Filter the entries for the word "indexed". Copy each line that has it.
(Data supplied Opens)
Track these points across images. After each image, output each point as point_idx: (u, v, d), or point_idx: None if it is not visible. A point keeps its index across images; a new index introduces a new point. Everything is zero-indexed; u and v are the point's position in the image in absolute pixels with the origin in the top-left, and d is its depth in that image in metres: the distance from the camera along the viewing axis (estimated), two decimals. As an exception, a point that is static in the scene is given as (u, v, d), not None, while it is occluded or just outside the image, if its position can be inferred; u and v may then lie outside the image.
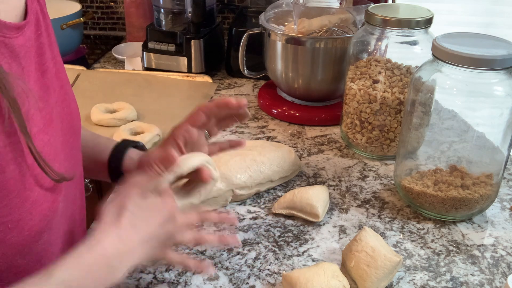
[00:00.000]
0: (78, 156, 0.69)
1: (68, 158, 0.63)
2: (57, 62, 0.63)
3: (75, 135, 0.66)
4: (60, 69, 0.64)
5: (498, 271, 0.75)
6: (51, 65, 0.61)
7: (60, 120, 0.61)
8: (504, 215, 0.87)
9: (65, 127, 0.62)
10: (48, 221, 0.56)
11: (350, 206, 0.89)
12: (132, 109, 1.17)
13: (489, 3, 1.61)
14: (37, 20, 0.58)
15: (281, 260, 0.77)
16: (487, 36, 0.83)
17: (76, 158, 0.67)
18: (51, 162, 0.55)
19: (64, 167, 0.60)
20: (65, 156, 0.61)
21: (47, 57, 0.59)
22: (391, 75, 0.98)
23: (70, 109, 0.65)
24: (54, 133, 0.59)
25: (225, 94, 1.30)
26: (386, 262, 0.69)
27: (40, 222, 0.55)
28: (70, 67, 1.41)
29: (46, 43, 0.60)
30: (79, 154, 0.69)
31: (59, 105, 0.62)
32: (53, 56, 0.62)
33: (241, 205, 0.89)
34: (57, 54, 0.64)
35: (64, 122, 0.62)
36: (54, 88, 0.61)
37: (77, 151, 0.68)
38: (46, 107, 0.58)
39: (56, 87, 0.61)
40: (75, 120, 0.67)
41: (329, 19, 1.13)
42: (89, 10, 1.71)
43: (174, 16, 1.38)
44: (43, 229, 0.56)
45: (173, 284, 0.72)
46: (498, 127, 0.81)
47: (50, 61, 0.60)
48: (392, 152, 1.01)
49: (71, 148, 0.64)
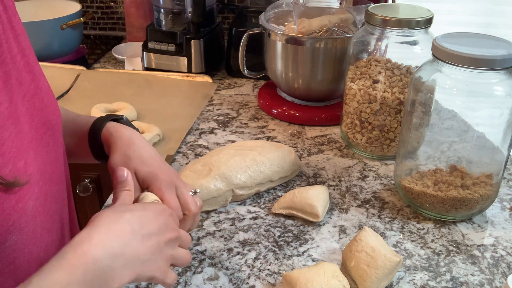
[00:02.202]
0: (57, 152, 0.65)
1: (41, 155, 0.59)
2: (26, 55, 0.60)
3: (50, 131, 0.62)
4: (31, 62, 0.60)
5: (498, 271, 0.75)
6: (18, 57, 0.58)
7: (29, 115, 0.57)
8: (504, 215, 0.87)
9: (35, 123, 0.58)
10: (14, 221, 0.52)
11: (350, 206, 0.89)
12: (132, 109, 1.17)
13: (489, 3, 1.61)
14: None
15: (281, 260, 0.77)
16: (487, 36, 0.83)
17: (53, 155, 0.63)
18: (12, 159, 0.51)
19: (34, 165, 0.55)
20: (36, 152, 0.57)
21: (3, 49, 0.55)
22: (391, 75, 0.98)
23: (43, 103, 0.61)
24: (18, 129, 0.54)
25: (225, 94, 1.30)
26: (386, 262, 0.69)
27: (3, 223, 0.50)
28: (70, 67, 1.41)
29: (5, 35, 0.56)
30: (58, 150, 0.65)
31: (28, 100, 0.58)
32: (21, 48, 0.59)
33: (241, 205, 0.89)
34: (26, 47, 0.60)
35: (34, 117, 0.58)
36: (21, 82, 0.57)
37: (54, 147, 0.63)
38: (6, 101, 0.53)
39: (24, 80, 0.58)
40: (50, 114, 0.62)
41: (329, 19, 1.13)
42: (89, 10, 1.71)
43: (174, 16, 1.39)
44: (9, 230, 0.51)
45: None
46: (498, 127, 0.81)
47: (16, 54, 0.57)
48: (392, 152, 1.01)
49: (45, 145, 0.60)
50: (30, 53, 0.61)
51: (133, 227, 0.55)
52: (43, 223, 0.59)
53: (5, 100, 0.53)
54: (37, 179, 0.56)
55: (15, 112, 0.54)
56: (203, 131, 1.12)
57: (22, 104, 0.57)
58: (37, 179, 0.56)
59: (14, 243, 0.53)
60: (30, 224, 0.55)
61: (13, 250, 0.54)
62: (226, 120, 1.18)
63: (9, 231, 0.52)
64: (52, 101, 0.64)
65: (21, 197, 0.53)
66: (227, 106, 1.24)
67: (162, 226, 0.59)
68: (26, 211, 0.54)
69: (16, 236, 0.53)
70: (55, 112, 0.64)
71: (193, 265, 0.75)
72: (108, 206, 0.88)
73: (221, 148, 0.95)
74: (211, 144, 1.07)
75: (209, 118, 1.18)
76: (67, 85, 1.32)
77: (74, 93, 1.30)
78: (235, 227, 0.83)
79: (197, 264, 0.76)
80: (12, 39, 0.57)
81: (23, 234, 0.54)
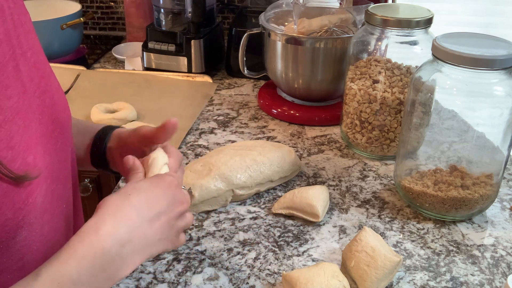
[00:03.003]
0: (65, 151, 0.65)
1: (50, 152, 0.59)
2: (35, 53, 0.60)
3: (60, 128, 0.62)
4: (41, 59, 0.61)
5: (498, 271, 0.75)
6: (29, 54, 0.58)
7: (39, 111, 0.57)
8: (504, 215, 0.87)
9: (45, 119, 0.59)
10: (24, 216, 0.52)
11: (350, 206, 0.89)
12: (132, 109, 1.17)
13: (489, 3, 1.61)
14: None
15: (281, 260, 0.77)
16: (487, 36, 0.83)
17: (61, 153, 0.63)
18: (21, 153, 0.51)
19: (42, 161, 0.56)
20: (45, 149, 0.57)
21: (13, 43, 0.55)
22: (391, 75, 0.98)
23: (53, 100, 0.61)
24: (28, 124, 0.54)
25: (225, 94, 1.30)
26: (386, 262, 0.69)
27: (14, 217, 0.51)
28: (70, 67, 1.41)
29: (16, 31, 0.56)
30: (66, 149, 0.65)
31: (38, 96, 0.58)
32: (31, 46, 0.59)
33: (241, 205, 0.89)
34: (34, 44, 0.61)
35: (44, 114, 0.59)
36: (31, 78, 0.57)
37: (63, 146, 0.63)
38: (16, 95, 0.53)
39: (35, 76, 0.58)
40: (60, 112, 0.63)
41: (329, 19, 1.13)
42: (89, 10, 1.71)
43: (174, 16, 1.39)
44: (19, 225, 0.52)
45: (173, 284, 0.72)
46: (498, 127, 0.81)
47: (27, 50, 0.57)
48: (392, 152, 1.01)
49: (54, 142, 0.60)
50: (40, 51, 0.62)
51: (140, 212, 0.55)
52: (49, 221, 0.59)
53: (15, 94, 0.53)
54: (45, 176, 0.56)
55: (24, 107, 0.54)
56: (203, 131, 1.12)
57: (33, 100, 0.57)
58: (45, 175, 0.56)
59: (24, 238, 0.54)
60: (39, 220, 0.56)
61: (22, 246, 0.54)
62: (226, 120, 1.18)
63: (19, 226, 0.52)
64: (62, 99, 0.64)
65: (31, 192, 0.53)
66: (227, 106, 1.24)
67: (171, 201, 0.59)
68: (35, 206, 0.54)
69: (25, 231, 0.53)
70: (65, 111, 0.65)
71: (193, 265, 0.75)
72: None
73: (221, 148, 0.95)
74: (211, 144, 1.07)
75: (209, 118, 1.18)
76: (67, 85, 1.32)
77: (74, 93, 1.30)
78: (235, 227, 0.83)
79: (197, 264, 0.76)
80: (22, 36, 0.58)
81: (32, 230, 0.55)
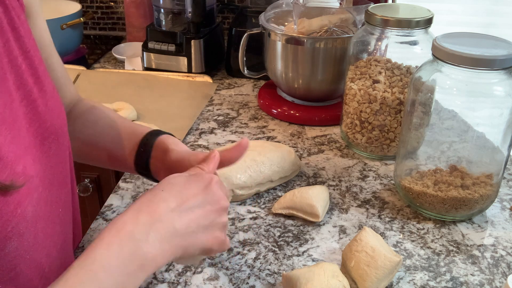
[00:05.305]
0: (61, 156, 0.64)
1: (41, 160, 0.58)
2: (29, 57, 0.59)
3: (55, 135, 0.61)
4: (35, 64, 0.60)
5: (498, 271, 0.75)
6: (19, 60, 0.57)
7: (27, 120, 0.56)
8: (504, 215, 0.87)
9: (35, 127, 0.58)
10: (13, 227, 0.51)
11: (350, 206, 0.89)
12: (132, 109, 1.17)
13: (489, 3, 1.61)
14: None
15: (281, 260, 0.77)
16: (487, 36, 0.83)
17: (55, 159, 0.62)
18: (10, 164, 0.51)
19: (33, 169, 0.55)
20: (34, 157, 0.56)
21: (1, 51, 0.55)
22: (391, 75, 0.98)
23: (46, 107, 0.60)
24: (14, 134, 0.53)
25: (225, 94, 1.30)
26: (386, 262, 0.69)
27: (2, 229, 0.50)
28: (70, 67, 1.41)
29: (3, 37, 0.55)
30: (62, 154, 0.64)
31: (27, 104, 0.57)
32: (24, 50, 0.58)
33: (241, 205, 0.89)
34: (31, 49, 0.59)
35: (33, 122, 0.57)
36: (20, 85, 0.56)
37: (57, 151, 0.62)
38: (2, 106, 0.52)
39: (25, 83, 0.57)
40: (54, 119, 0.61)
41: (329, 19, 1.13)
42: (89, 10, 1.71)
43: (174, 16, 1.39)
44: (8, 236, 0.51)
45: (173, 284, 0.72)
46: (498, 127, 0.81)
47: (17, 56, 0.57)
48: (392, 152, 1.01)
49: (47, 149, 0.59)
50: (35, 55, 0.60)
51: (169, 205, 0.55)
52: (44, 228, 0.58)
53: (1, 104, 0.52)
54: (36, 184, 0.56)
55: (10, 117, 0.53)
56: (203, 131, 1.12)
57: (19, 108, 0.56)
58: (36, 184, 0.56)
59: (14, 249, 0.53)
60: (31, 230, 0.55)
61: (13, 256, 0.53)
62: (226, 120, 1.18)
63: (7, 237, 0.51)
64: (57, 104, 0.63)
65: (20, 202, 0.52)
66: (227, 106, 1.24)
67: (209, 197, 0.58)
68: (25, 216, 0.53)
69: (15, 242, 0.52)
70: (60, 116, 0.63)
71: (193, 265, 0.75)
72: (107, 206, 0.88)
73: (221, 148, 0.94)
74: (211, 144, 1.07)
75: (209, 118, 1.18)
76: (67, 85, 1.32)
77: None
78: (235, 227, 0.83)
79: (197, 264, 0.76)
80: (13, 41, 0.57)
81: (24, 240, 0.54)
(Data supplied Closes)
(Data supplied Opens)
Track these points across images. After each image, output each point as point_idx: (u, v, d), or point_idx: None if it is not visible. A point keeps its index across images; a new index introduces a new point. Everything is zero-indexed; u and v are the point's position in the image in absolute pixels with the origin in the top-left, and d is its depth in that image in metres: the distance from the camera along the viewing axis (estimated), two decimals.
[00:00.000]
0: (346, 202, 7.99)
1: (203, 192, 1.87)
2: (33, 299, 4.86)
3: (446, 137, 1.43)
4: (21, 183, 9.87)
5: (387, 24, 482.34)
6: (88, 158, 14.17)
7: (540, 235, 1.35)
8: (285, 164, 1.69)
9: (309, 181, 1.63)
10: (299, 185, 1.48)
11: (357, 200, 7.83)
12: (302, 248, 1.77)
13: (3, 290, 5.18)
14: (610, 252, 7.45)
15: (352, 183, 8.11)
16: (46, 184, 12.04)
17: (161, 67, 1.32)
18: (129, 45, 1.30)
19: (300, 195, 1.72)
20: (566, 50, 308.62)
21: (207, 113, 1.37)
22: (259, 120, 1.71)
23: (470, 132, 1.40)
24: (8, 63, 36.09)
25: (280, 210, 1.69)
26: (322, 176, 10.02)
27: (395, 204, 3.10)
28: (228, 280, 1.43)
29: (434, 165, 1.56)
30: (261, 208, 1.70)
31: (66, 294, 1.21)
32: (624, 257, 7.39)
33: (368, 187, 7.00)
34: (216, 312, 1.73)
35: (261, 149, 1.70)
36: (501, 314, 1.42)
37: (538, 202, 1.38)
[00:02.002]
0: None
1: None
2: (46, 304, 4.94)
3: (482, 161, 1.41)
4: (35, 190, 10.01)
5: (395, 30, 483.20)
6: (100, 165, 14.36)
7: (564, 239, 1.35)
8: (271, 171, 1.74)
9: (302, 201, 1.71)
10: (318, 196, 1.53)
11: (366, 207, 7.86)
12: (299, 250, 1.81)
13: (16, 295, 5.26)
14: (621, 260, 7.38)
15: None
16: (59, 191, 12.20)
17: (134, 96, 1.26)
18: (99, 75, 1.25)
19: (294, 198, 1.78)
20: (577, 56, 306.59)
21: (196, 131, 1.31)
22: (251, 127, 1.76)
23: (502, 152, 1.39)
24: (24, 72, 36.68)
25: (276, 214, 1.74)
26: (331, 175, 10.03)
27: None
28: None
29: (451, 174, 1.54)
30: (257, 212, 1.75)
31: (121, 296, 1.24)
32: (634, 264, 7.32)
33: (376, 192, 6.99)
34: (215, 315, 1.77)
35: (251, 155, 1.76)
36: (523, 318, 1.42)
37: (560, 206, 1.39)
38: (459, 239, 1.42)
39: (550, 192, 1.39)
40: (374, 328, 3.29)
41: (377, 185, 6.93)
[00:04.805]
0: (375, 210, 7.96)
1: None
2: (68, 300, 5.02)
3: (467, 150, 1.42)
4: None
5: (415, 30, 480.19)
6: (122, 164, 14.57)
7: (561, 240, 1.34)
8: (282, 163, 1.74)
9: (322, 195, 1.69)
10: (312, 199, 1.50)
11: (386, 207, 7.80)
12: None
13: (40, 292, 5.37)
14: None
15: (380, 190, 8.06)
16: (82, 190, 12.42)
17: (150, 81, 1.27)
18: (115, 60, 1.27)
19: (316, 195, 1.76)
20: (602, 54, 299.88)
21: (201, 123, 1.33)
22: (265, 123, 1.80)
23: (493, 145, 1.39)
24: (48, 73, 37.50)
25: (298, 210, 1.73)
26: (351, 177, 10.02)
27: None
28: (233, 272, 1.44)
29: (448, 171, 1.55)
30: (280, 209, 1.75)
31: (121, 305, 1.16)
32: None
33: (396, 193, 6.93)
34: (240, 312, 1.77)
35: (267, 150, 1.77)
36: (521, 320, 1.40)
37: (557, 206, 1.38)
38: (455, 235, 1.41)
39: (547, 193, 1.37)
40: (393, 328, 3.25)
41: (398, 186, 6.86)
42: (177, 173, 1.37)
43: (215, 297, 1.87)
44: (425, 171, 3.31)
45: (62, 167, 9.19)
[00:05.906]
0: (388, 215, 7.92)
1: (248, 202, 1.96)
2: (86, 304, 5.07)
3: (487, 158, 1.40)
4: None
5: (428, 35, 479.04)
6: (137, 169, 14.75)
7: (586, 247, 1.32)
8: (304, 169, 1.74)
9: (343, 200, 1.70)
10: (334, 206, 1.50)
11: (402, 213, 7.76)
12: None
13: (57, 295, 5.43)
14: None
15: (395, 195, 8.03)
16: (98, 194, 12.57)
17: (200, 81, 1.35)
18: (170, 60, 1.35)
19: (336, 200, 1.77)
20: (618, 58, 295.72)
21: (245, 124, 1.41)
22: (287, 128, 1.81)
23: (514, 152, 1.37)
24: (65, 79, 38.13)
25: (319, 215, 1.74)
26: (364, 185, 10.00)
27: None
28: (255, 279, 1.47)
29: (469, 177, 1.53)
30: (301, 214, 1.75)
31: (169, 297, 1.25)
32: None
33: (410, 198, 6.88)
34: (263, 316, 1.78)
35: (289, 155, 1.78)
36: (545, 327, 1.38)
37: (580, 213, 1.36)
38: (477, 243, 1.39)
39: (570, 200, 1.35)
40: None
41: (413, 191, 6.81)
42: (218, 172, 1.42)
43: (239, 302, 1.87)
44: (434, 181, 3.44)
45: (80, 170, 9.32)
(Data supplied Closes)
● **Response for this exercise**
Track these points across images. After each image, output each point as point_idx: (u, v, d), or point_idx: None if it is not visible. A point keeps its index across images; a new index introduces a new point. Everything is zero-indexed; u and v are the point's position in the image in absolute pixels with the origin in the top-left, and d is its depth in that image in metres: the distance from the camera along the viewing axis (estimated), two decimals. As an exception, a point that is static in the scene is given as (u, v, d), not None, while it is occluded or just outside the image, if its position can be inferred; u and v may then lie outside the image.
Track these points across images. After each image, output each point as point_idx: (u, v, d), or point_idx: None if it is not visible. A point keeps its index across images; a new index introduces a new point. Everything is zero-indexed; u and v are the point's position in the image in absolute pixels with the origin in the top-left, and d is its depth in that image in metres: the distance from the camera along the viewing axis (estimated), two decimals.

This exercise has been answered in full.